Saved entries
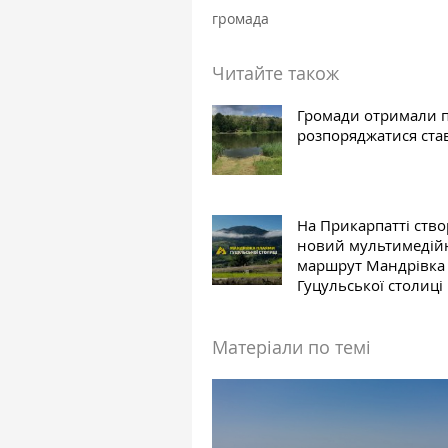
громада
Читайте також
Громади отримали 
розпоряджатися ста
На Прикарпатті ств
новий мультимедій
маршрут Мандрівка
Гуцульської столиці
Матеріали по темі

### Problem details
An exact copy of all the entries is required, and it must contain no pictures.

### The answer
громада
Читайте також
Громади отримали 
розпоряджатися ста
На Прикарпатті ств
новий мультимедій
маршрут Мандрівка
Гуцульської столиці
Матеріали по темі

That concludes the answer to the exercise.